KEEPING YOU SAFE FROM FRAUD.

At TMA our aim is to help keep our Directly Authorised members and their customers safe. To support this, we have collated a number of useful tools and information on the latest types of financial fraud or scams to help prevent you from falling victim to Fraud.

Some of these items can be shared on your own website to help raise awareness with your customers.

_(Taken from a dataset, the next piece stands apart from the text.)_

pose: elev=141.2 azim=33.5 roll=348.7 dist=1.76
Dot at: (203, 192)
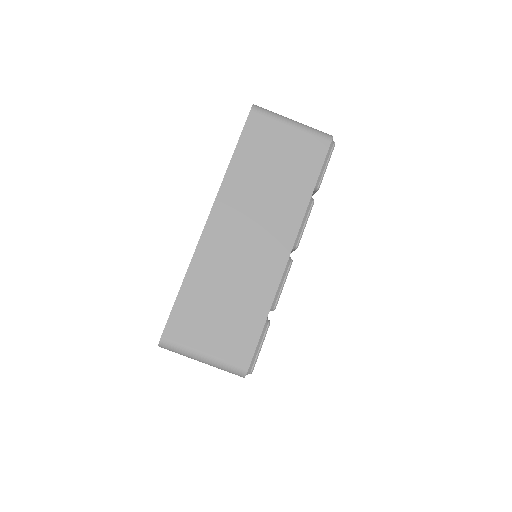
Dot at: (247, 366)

Fraud is often viewed as a victimless crime. So, does it matter if you see an exaggerated earnings figure on an application and did nothing about it? It does matter. For example, we pay for banking fraud through higher bank charges. We pay for insurance fraud through higher premiums on our policies.  The list of examples throughout firms regulated by the FCA goes on. Directly or indirectly fraud costs millions of pounds a year.

Fraud can be described as a deception deliberately practiced in order to secure an unfair or an unlawful gain, or to cause a loss to another party.

“Since the start of the pandemic we have seen an increase in fraud prevention cases, of which a significant proportion highlighted concerns regarding Bounce Back Loans or COVID-19 related Grants.”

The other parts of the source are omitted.